Art scholar and critic Giuseppe Selvaggi, knew Picasso in Villauris, his last home. "Picasso was frightened by old age, he did not want to accept death, couldn't stand to look at his body corrupted and devastated by the passage of time. His terror was physical as well as psychological; this is understandable, since he was 90. Very soon he would pass away. He was tired, ill," adds Selvaggi. "Only his eyes were the same of his younger years: dark, penetrating, wizard's eyes. Typical of Spaniards. I recall his bitter confession to José Ortega and Louis Aragon: 'Look, how we end up, how our beauty is consumed. A deadly decadence.'"
Giuseppe Selvaggi also mentions Arias, a curious fellow who lived near Picasso, his personal barber. "He was a Spanish exile of Jewish heritage, with absolute power over Picasso. Every morning he gave Picasso a shave and a haircut, and also applied monstrous leeches all over his body. Picasso thought that they served to prevent a stroke."
Also on the Lagoon, until October 28 one can visit Gino Severini. La Danza 1909-1916. The exhibition has been prepared by Daniela Fonti and the catalogue printed by Skira.

• Short task:
Reproduce the portion of the excerpt above starting at "Giuseppe Selvaggi also" and ending at "printed by Skira.", keeping every word and punctuation mark unchanged.

• Supplied records:
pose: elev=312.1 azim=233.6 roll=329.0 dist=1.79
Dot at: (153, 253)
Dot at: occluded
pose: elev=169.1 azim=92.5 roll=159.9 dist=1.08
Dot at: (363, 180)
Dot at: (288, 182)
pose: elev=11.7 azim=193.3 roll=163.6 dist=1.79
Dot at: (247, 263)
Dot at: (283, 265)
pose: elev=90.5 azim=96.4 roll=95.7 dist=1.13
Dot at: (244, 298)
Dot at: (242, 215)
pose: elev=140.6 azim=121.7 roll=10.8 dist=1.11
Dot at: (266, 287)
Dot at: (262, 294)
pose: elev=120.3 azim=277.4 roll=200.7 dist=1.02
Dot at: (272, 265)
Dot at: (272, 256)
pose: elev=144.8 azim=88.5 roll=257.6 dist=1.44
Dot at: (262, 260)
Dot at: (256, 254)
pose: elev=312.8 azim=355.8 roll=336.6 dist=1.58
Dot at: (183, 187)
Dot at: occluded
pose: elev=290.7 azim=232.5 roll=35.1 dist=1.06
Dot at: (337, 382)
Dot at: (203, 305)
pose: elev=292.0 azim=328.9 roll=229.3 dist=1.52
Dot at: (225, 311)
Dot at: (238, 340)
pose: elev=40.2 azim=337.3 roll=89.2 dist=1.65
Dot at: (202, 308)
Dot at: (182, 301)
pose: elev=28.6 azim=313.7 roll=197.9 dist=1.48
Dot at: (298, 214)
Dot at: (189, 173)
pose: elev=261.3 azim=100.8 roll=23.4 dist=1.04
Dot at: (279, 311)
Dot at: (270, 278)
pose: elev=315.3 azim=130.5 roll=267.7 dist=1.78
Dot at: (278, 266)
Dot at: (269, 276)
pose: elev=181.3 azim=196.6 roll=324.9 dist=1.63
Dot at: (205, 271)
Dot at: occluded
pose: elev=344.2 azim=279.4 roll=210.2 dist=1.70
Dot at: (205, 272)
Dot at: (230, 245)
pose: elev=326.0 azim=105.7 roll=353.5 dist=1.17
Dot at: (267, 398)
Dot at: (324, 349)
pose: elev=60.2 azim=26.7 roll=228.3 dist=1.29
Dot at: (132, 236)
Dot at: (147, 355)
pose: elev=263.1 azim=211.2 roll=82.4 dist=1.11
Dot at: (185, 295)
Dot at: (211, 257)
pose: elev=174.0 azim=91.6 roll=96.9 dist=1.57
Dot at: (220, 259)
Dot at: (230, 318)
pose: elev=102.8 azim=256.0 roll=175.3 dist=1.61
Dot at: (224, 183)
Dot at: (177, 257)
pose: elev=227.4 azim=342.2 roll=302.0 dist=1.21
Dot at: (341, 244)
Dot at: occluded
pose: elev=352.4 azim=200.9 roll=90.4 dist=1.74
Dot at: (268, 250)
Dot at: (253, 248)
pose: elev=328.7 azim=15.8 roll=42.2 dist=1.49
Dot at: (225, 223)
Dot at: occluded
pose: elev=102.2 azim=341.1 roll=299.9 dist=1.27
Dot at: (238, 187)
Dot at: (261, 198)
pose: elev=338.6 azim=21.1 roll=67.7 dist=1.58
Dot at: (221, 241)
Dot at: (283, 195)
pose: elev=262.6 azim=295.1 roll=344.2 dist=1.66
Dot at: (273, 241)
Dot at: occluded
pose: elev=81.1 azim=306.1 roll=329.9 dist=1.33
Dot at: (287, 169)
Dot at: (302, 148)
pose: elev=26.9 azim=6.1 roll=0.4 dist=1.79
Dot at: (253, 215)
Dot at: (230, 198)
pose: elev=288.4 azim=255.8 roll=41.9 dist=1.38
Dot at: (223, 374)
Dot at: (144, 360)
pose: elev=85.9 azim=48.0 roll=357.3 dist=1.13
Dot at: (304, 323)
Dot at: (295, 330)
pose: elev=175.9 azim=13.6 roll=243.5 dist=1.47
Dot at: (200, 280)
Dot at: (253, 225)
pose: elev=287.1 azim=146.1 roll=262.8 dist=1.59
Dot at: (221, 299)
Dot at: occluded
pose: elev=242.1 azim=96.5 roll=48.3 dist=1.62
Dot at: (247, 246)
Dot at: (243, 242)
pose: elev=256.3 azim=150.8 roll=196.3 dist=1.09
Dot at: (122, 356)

• Solution to the problem:
Giuseppe Selvaggi also mentions Arias, a curious fellow who lived near Picasso, his personal barber. "He was a Spanish exile of Jewish heritage, with absolute power over Picasso. Every morning he gave Picasso a shave and a haircut, and also applied monstrous leeches all over his body. Picasso thought that they served to prevent a stroke."
Also on the Lagoon, until October 28 one can visit Gino Severini. La Danza 1909-1916. The exhibition has been prepared by Daniela Fonti and the catalogue printed by Skira.